■ WRITTEN EXERCISE:
Extract every line of the listing below verbatim, leaving out the pictures.

■ PROVIDED MATERIAL:
- - - -
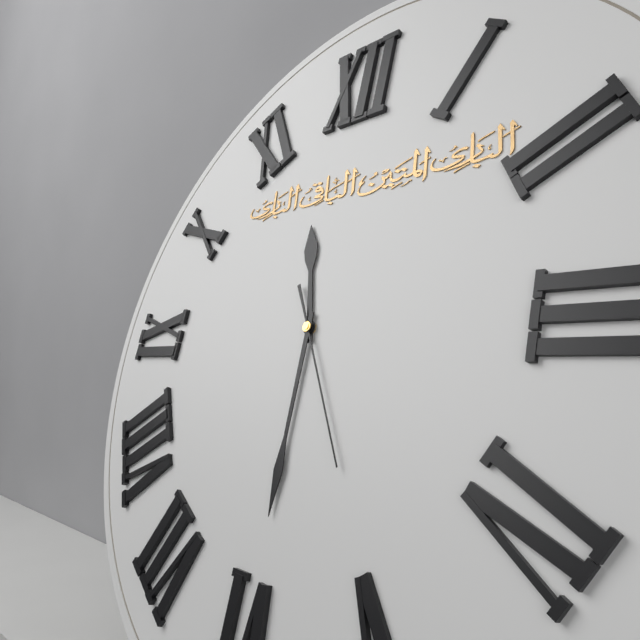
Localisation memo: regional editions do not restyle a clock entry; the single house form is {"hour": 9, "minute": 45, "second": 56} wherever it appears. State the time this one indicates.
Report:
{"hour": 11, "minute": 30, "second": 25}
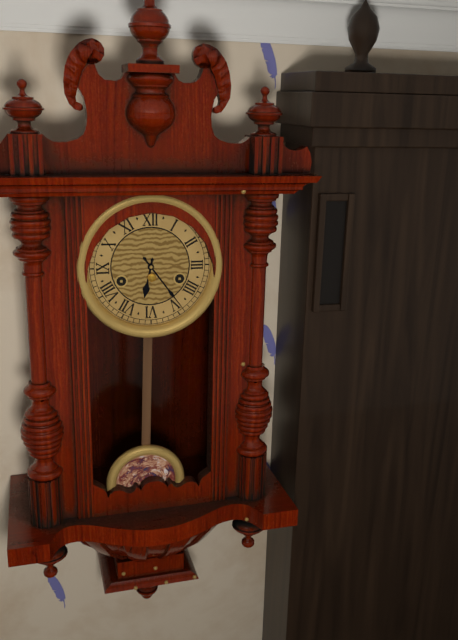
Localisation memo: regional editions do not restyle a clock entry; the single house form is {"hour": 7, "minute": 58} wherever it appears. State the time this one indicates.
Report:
- - - -
■ REPLY:
Localisation memo: regional editions do not restyle a clock entry; the single house form is {"hour": 9, "minute": 45, "second": 56} wherever it appears. State the time this one indicates.
Report:
{"hour": 11, "minute": 30, "second": 25}
Localisation memo: regional editions do not restyle a clock entry; the single house form is {"hour": 7, "minute": 58} wherever it appears. State the time this one indicates.
Report:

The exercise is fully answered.